▶ **Task details**
Print, without any change, the lines of the listing below that run from the line containing "left hip: (147, 202, -7)" through the line containing "left ankle: (151, 344, 24)", both included.

[Stored data entries]
○ ○ ○

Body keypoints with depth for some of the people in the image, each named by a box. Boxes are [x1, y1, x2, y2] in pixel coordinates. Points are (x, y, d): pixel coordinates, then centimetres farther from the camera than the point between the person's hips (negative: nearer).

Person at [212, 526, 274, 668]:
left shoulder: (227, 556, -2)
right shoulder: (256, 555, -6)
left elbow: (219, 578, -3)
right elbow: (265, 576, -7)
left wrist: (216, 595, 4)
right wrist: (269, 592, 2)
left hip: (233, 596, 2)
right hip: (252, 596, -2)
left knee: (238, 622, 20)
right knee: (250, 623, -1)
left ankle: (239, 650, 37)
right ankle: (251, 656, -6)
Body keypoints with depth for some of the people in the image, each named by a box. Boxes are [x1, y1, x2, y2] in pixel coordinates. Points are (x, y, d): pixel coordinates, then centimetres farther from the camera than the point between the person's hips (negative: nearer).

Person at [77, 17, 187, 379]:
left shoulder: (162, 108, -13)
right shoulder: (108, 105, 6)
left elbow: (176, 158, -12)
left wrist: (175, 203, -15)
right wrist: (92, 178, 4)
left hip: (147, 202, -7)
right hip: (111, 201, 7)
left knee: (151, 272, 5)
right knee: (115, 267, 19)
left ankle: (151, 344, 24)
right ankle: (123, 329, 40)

○ ○ ○

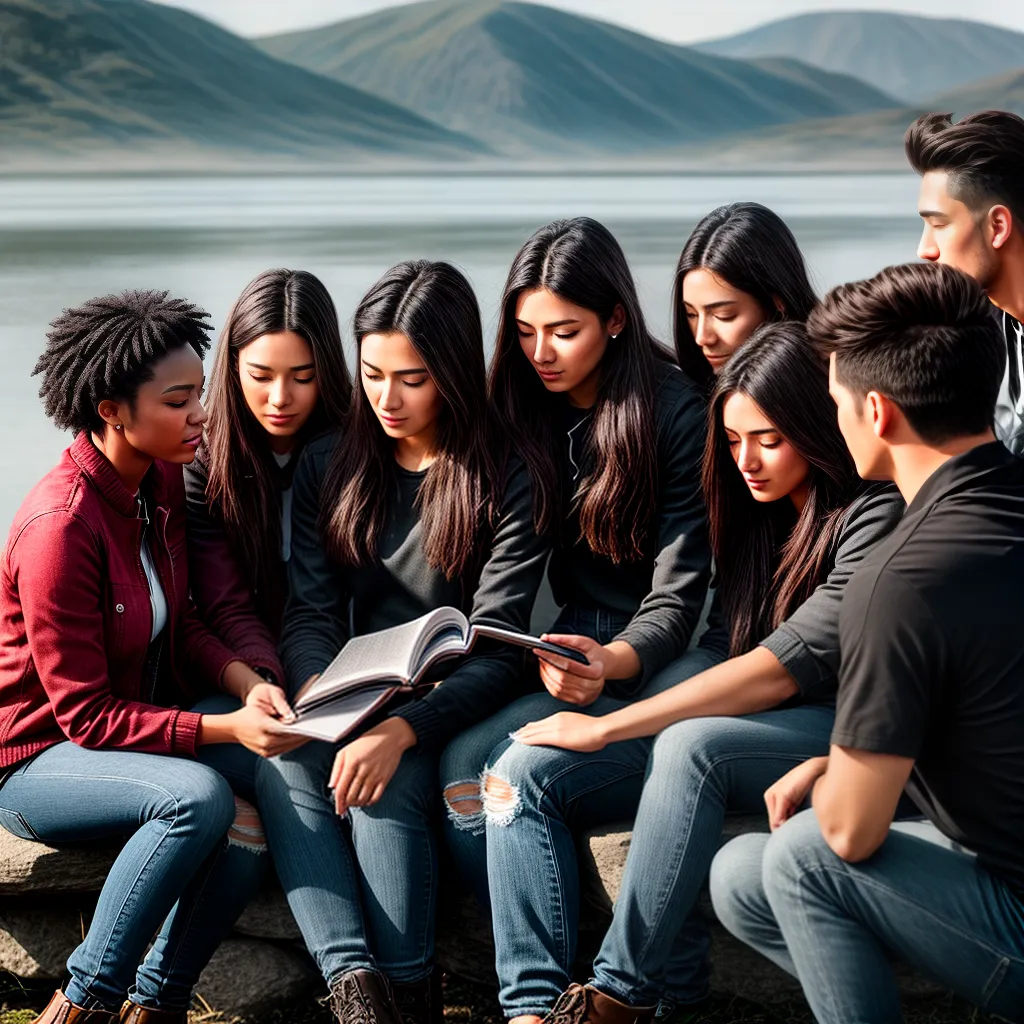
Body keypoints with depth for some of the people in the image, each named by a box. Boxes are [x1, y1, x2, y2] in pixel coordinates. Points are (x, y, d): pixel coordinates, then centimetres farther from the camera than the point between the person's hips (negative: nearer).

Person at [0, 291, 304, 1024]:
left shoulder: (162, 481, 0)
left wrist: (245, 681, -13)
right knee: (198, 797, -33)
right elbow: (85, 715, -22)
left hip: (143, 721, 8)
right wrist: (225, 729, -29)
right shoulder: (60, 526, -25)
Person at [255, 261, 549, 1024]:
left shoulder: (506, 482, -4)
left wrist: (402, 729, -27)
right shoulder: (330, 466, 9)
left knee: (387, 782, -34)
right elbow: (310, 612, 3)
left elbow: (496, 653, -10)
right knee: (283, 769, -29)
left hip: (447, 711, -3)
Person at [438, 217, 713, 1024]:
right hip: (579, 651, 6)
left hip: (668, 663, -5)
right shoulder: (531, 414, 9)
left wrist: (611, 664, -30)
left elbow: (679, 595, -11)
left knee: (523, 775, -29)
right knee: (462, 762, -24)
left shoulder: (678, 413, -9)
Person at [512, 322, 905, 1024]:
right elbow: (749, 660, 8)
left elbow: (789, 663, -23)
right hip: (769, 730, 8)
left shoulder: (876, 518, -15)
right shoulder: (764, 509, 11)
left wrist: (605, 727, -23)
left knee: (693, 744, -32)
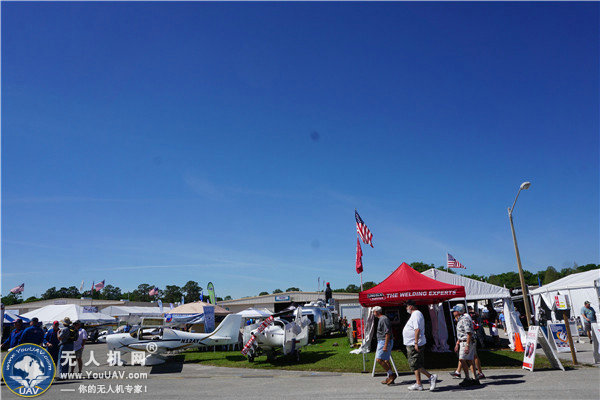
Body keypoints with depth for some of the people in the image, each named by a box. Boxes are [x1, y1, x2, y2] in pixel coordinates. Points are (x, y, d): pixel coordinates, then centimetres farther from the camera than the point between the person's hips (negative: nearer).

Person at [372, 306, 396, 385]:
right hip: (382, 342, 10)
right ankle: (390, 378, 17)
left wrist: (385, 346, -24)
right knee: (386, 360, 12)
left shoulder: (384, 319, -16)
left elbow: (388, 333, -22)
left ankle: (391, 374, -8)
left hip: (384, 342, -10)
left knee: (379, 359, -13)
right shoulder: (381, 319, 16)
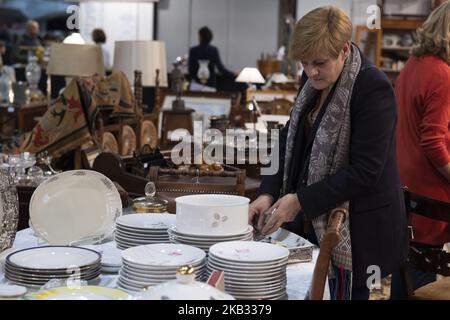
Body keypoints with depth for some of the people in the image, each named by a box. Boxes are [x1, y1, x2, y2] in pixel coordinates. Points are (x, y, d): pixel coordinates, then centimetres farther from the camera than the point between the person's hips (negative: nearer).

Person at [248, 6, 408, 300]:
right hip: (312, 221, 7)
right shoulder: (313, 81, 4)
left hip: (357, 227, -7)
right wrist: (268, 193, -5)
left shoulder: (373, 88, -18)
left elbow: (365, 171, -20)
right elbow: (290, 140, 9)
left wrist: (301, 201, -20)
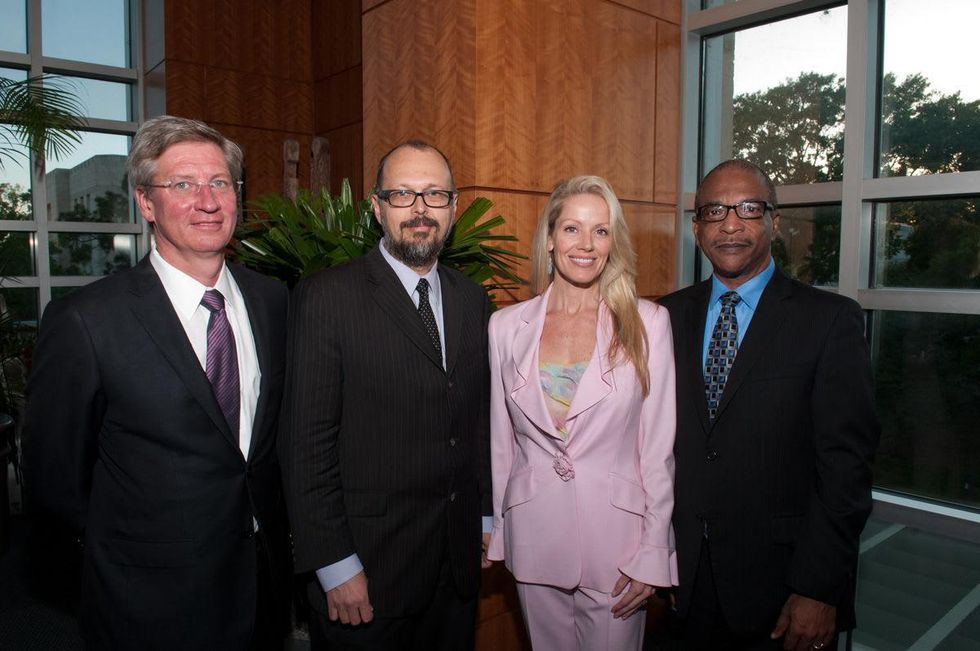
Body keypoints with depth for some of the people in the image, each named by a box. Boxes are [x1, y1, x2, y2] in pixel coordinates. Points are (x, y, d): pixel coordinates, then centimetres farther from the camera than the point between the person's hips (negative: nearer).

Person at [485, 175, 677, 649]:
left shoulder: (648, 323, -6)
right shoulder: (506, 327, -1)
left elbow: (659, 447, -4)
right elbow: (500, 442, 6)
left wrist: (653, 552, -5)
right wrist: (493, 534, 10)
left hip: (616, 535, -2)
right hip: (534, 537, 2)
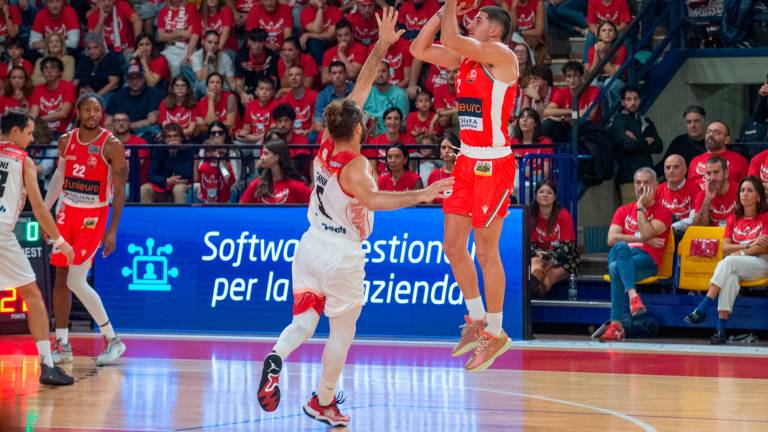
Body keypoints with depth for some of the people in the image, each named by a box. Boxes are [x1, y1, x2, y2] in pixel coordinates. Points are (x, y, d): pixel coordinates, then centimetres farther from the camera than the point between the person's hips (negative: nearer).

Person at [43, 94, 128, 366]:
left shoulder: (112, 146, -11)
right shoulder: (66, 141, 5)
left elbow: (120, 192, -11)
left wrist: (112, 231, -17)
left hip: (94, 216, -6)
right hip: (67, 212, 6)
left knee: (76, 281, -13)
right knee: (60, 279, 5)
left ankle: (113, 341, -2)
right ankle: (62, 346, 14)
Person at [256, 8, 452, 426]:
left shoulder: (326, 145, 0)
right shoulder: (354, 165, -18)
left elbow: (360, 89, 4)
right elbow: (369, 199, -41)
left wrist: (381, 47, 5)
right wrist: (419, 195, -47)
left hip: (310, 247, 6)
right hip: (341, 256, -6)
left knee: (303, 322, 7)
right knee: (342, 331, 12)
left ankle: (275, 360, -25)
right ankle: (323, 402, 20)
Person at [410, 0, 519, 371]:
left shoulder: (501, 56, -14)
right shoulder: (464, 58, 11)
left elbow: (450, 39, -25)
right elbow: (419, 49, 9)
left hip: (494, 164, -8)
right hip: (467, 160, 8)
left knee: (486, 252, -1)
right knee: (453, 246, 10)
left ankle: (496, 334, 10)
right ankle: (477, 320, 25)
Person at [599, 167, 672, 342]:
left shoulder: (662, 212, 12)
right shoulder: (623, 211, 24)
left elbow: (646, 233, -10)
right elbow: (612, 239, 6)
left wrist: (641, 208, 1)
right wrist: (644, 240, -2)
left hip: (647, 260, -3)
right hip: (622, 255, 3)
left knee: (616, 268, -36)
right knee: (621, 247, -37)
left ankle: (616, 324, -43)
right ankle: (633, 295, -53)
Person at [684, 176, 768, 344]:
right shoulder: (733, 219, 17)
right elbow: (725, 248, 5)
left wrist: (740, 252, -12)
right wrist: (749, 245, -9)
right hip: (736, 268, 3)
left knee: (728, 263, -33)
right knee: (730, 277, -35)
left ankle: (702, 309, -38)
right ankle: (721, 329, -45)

○ ○ ○

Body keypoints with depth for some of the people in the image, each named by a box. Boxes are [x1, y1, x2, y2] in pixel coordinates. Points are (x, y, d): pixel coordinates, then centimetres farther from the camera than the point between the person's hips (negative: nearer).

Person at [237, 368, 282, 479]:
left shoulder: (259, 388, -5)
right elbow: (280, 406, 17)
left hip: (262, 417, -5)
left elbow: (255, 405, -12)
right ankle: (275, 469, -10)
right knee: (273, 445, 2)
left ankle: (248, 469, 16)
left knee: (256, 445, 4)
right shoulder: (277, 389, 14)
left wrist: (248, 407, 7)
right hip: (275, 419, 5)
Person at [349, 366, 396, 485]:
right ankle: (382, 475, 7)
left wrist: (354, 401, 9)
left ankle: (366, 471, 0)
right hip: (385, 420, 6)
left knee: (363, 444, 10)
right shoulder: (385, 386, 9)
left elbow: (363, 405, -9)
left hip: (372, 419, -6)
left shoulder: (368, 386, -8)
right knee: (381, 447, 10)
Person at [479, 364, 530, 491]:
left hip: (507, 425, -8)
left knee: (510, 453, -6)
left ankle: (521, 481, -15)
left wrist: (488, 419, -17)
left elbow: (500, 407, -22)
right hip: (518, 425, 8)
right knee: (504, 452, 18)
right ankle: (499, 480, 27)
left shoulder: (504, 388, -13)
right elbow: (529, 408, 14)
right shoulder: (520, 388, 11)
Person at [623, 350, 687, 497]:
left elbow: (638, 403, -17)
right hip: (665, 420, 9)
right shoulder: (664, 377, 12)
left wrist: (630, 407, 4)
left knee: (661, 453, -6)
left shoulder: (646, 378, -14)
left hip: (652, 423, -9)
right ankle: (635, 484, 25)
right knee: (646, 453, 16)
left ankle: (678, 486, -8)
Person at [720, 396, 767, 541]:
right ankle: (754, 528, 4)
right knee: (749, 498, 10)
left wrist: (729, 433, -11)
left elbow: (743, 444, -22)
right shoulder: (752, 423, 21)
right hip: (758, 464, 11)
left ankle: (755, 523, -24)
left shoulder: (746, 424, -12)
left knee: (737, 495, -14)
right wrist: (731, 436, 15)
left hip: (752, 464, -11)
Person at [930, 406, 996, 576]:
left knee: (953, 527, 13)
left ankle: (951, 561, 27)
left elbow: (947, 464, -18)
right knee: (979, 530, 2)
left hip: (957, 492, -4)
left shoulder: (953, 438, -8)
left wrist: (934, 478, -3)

○ ○ ○

▶ **Response to the exercise**
left hip: (147, 202, -7)
right hip: (111, 201, 7)
left knee: (151, 272, 5)
right knee: (115, 267, 19)
left ankle: (151, 344, 24)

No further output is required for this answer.